■ What is being asked
Copy word for word the entries that begin with the line containing "Log the length the digital" and end with the line containing "Measured length: 90 mm", both lines included. Leave the pictures out.

■ Materials provided

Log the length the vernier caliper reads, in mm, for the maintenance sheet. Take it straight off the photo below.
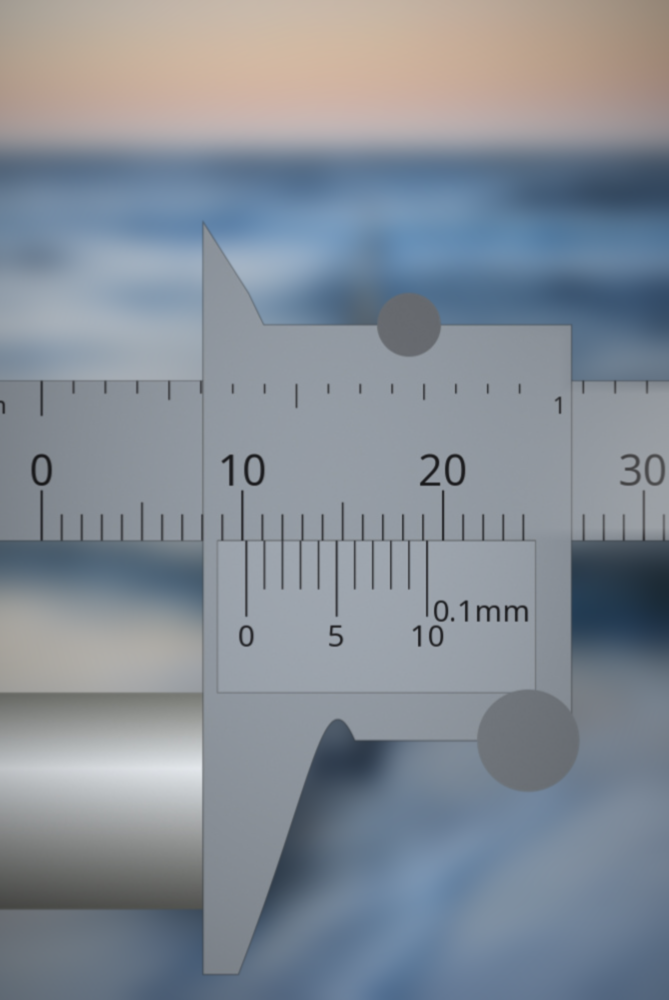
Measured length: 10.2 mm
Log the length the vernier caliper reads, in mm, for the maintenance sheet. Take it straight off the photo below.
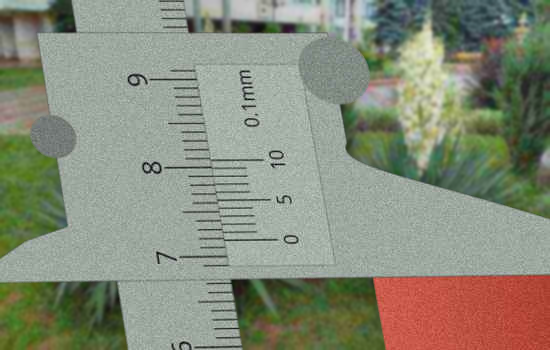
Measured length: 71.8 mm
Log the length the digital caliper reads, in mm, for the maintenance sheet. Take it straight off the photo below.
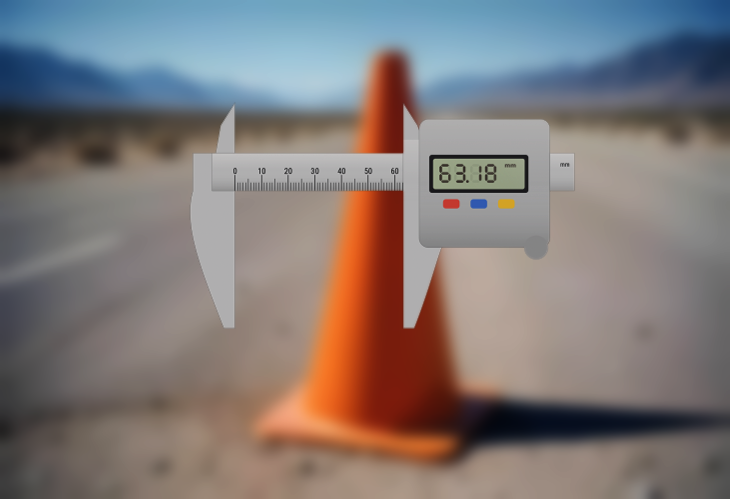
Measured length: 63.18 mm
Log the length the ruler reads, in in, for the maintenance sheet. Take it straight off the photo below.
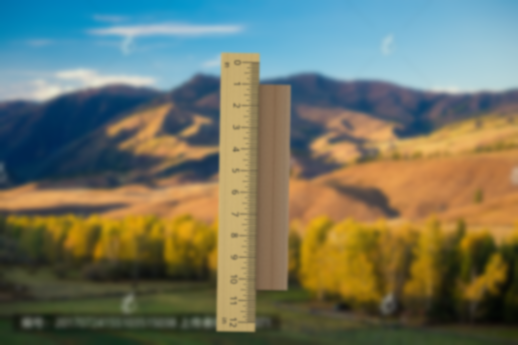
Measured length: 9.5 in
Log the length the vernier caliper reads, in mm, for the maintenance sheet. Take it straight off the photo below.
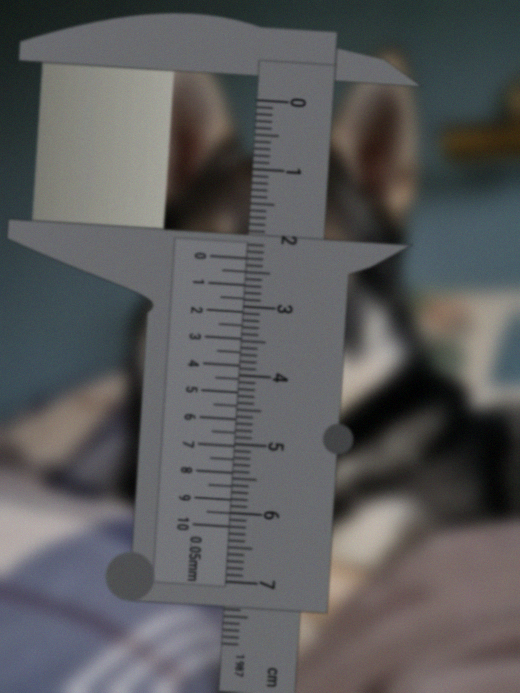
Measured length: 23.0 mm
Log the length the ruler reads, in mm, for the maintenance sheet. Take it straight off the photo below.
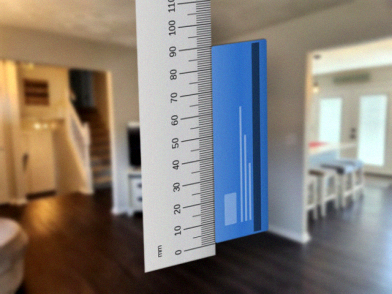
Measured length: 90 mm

---

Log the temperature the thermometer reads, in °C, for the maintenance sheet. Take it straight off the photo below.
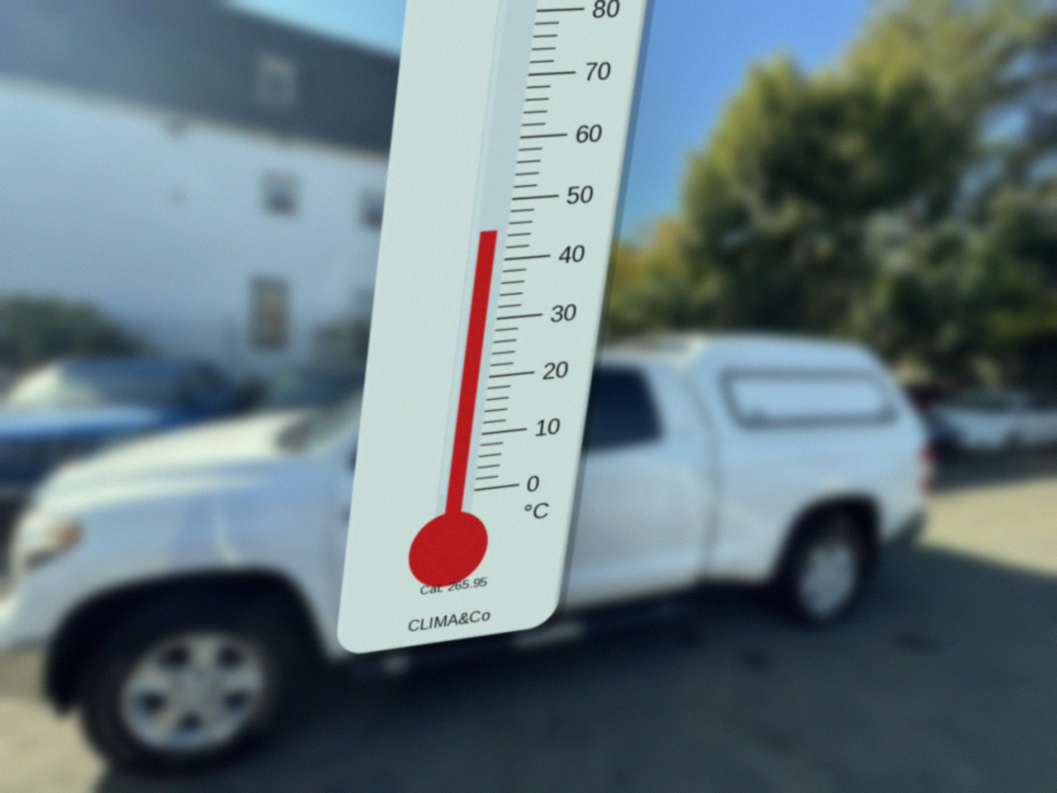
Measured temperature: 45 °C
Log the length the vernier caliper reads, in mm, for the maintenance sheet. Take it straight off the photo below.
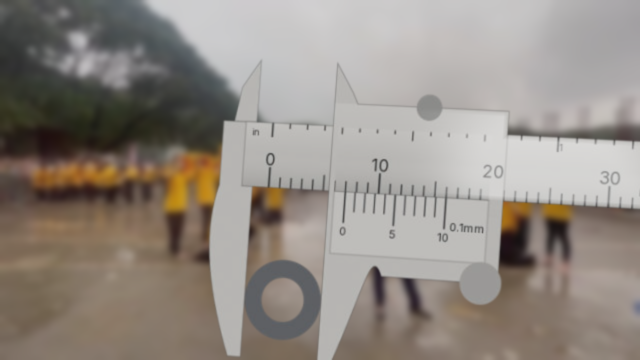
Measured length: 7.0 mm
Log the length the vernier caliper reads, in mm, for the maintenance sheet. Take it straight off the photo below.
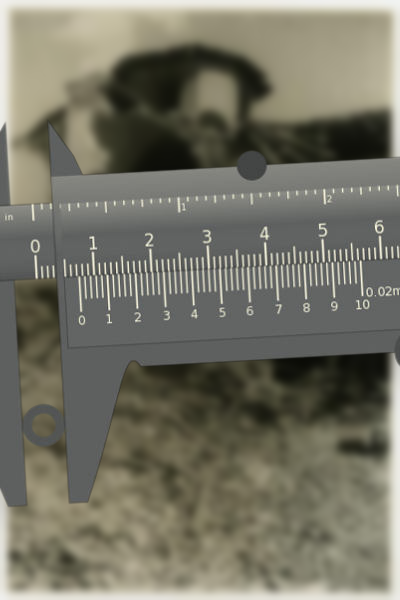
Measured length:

--

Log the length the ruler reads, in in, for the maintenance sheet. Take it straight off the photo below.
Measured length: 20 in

■ Solved exercise
Log the length the digital caliper reads, in mm, for the maintenance sheet. Take it straight off the photo below.
Measured length: 63.18 mm
Log the length the ruler reads, in in, for the maintenance sheet. Take it straight off the photo below.
Measured length: 9.5 in
Log the length the vernier caliper reads, in mm, for the maintenance sheet. Take it straight off the photo below.
Measured length: 23.0 mm
Log the length the ruler reads, in mm, for the maintenance sheet. Take it straight off the photo below.
Measured length: 90 mm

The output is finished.